Come ci ha raccontato Carlo Pastore, direttore creativo del Festival, quest'anno l'asticella era molto più alta: un'organizzazione orchestrata nel minimo dettaglio, ma che nonostante il flusso di persone e le grandi strutture che hanno voluto accogliere gli ospiti rimane il MI AMI di sempre, fortemente radicato ad atmosfere indie che lasciano spazio anche ai generi musicali nuovi o in rinascita.

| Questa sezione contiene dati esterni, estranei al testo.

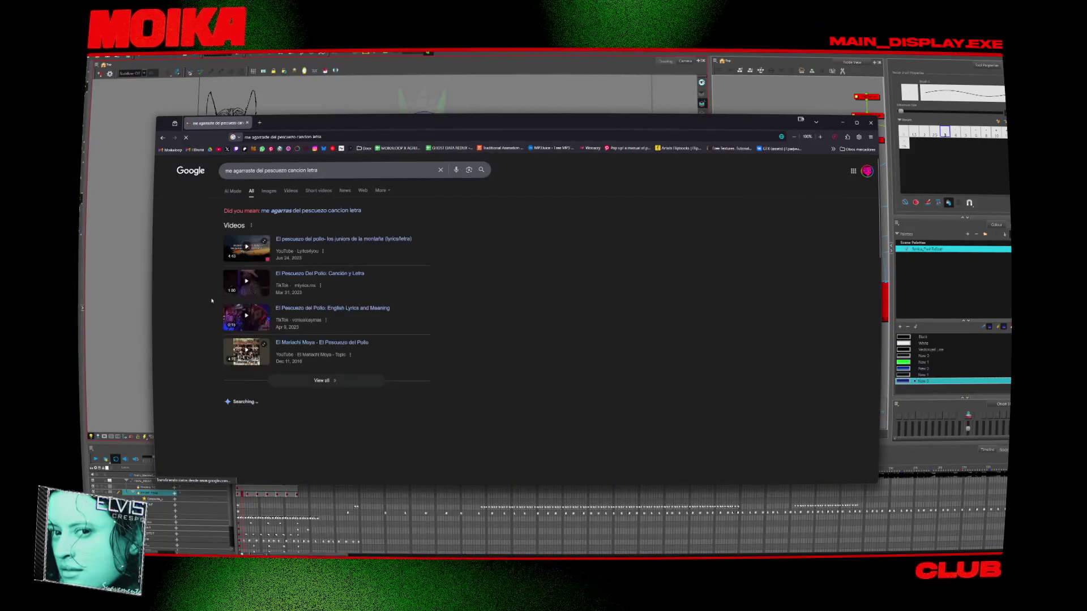
{"action": "scroll", "coordinate": [320, 251], "scroll_direction": "down", "scroll_amount": 2}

Niente di strano quindi se durante l'esibizione di Rondodasosa, tra gli artisti drill italiani più apprezzati anche all'estero, troviamo i Coma Cose che chiacchierano con Angelica, mentre Calcutta appoggiato ad un tendone si gode lo spettacolo. E poi Frah Quintale e Coez che a sorpresa salgono sul palco per cantare le loro hit più famose. A chiudere il festival, poi, Cosmo che domenica sera ha voluto tutti sul palco a fine concerto, a ballare con lui sulle note di "La verità": «Benvenuti allo zoo, dimenticatevi il decoro, dimenticatevi il lavoro. Qui non si produce niente, qui non serviamo, a niente di niente. La verità è che stiamo bene e che ci piace stare insieme così».

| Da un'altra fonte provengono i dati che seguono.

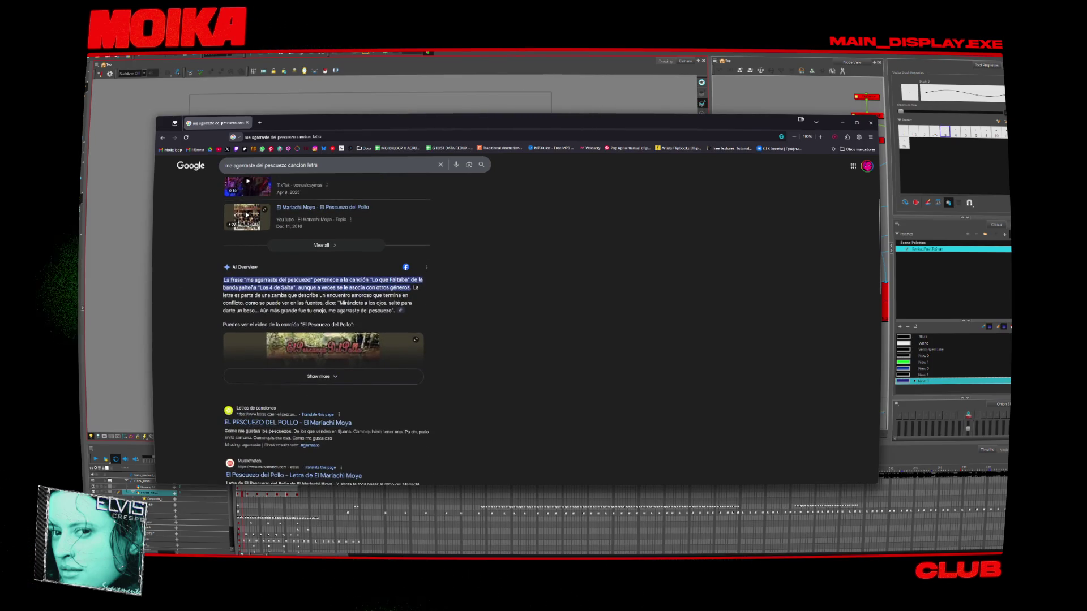
{"action": "left_click_drag", "start_coordinate": [411, 288], "coordinate": [277, 295]}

Noi eravamo lì a raccontare i tre giorni di musica che inaugurano la stagione estiva dei concerti all'aria aperta, parlando con gli artisti. E questa è solo una parte di quello che è successo, attraverso l'obiettivo di Simone Biavati che con i suoi scatti dal backstage ha raccontato questa bellissima storia.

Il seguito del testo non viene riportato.